It’s official: The Trump Administration has killed the legal and scientific basis for U.S. action on greenhouse gas emissions.
During a Thursday press briefing, President Trump and Environmental Protection Agency (EPA) Administrator Lee Zeldin announced the repeal of the agency’s “endangerment finding,” which ruled in 2009 that planet-warming gases such as carbon dioxide are dangerous to human health and welfare. This landmark determination has empowered the U.S. to regulate greenhouse gas emissions for nearly two decades.
Basically, if American climate policy was a house of cards, the Trump administration just pulled the card keeping the whole thing standing.
Environmentalists have been bracing for this for months. Zeldin first announced the EPA’s bid to repeal the finding while speaking at an Indiana auto dealership in July. In its proposal, the agency argued that the move would save Americans $54 billion annually through the elimination of all greenhouse gas standards for motor vehicles and engines, including Biden’s electric vehicle mandate.
Of course, that rationale was the central focus of the Thursday briefing. Trump called the move “the single largest deregulatory action in American history” and admonished the endangerment finding as “a disastrous Obama-era policy that severely damaged the American auto industry and massively drove up prices for American consumers.”
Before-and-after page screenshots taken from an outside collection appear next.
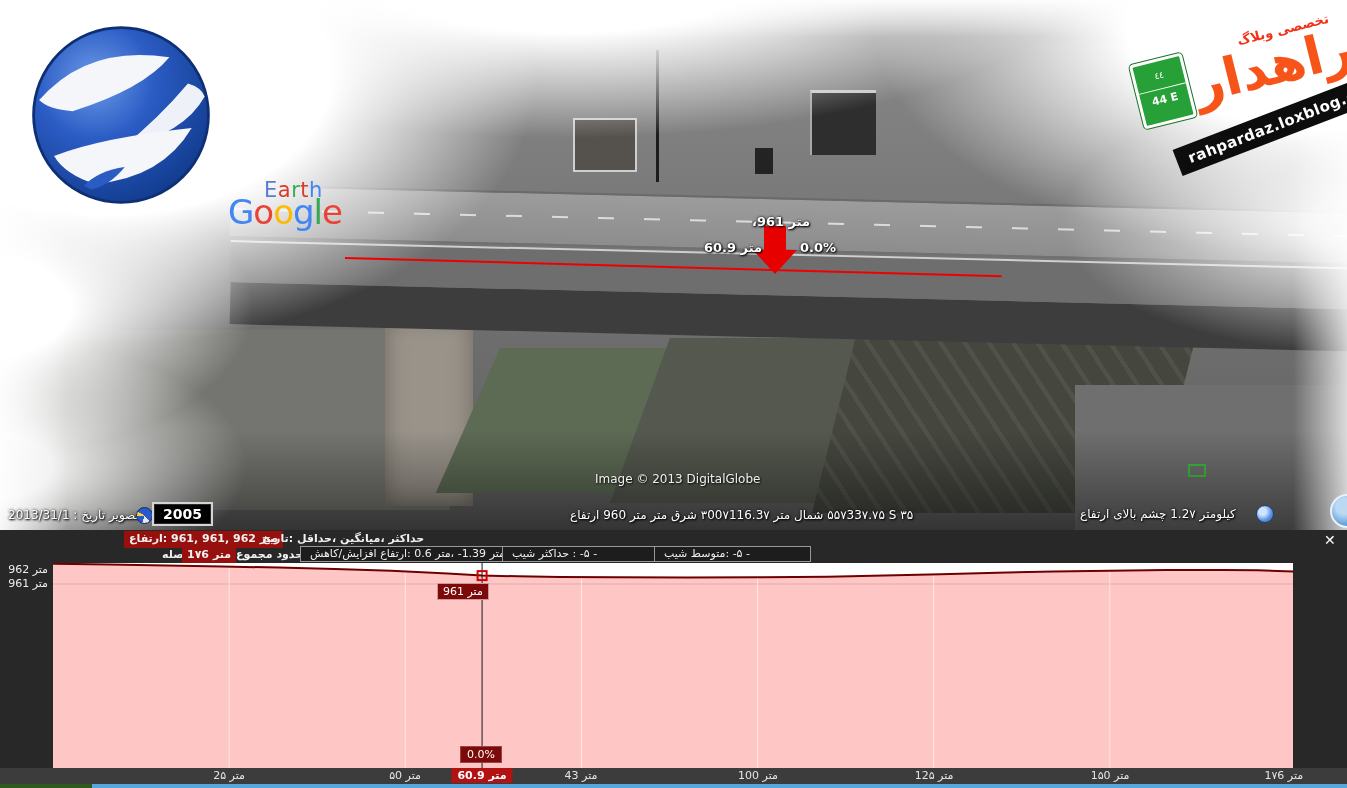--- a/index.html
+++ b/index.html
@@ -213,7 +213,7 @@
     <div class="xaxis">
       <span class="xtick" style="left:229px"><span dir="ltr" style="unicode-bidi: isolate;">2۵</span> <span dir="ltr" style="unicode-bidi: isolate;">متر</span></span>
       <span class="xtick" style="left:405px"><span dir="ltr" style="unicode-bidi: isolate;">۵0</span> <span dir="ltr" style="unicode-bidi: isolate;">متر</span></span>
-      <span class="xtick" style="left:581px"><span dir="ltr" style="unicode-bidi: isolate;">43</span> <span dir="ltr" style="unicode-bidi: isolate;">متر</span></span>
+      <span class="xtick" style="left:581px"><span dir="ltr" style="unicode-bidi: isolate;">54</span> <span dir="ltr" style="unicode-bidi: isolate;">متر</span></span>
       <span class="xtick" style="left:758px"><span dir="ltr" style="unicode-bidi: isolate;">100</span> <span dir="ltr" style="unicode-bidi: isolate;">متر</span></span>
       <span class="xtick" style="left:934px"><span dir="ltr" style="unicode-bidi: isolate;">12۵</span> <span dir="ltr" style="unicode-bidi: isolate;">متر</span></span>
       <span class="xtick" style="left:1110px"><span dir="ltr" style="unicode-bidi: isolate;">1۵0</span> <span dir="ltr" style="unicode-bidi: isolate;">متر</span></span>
“This is a big deal,” Zeldin said. “This action will save American taxpayers over $1.3 trillion.” Yet the EPA’s own draft impact analysis estimated that repealing the endangerment finding could cost consumers more, not less—potentially up to $350 billion in added fuel costs per year. And that’s excluding the costs of public health consequences and environmental damages from greenhouse gas pollution.
Why this matters
The Clean Air Act requires the EPA to regulate any air pollutant that endangers public health or welfare. In 2007, the Supreme Court ruled that greenhouse gases are subject to this mandate. Two years later, the endangerment finding determined that current and projected atmospheric concentrations of six key greenhouse gases “threaten the public health and welfare of current and future generations.”
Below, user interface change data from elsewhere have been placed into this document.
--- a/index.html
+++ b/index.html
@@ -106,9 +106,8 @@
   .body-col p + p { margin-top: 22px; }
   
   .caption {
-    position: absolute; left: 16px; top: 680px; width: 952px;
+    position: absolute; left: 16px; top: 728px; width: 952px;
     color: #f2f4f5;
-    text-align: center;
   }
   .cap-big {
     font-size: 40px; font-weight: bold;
The simultaneously issued “cause or contribute finding” pointed to motor vehicles and engines as major sources of hazardous greenhouse gas emissions. These determinations serve as the legal basis for the EPA to regulate planet-warming pollution, and over the years, the scientific evidence to support them has only grown.
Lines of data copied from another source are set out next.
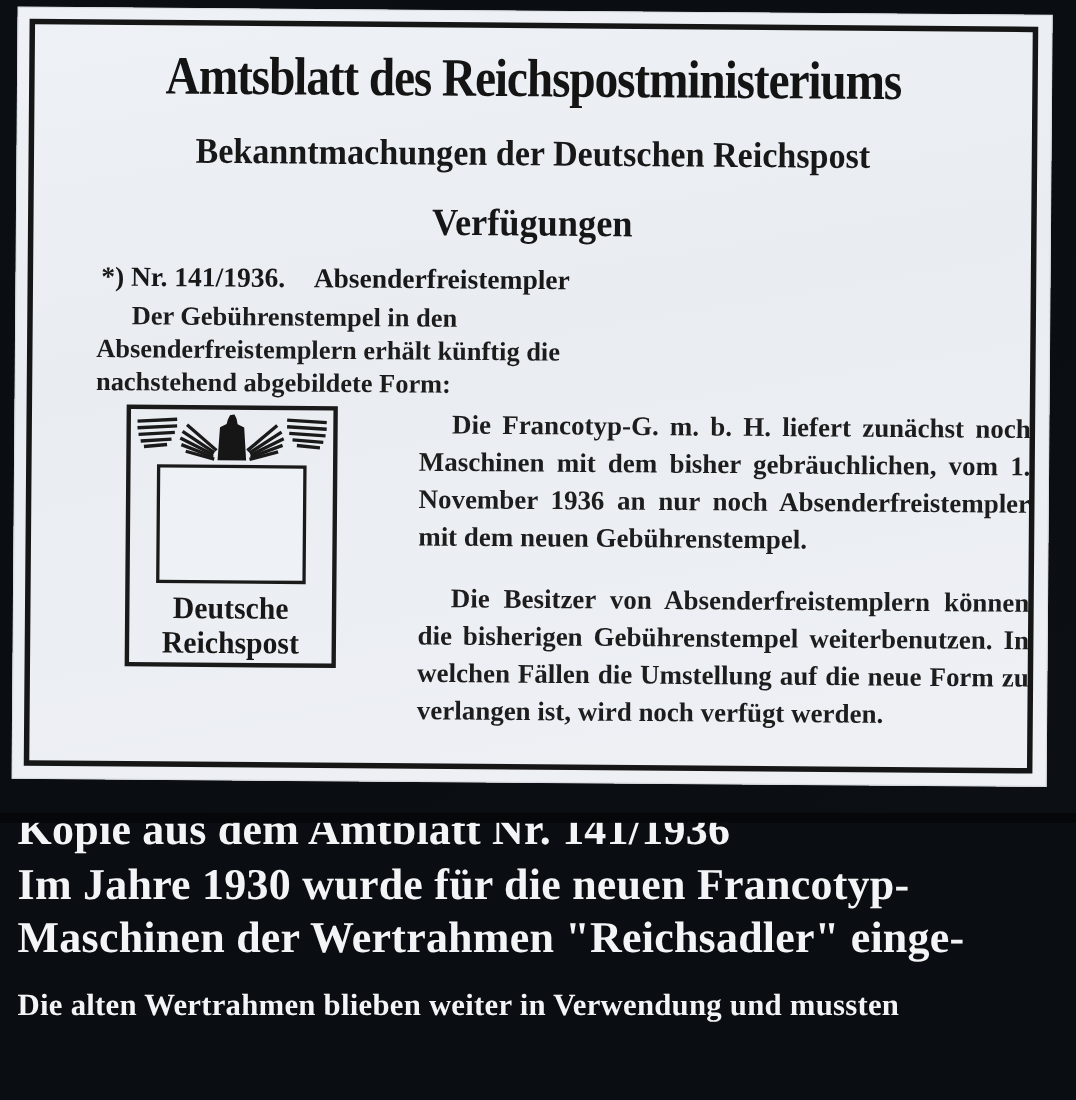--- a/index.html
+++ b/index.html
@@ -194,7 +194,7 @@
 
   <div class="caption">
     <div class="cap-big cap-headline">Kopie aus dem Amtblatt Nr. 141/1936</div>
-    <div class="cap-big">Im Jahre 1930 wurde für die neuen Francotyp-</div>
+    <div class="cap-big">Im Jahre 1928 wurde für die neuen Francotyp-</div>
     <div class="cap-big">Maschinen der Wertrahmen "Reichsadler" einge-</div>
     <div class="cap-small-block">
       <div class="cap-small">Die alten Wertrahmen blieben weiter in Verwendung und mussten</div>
For the past seven months, scientists, climate advocates, environmental policy experts, and former EPA leaders have warned that the repeal would have severe consequences for American health, well-being, and the climate. While the EPA’s proposal directly addressed vehicle emissions, the agency is also poised to roll back regulations for new and existing fossil fuel-fired power plants and oil and gas facilities. According to Harvard Law, rescinding the endangerment finding will almost certainly galvanize those efforts.
The Trump administration rescinded the endangerment finding based on the rationale that it does not have legal authority under the Clean Air Act to regulate greenhouse gas emissions. If courts endorse that view going forward, future administrations will also be prevented from regulating planet-warming pollution under the Act, Harvard Law states.
“Abandoning all efforts to address climate change is not in the best interest of anyone but the fossil fuel industry, which has made trillions of dollars over the last 50 years and has shown that if unchecked, it will pursue profits at any cost, even if that destroys the American way of life,” Shannon Baker-Branstetter, senior director of domestic climate at the Center for American Progress, said in a statement following Zeldin’s announcement in July.
The repeal is expected to face legal backlash from environmental organizations and coalitions of Democratic-led states. “This cynical and devastating action by the Trump EPA will not go forward without a fight,” Manish Bapna, president and CEO of the Natural Resources Defense Council, said in a statement following Thursday’s announcement. “We will see them in court—and we will win.”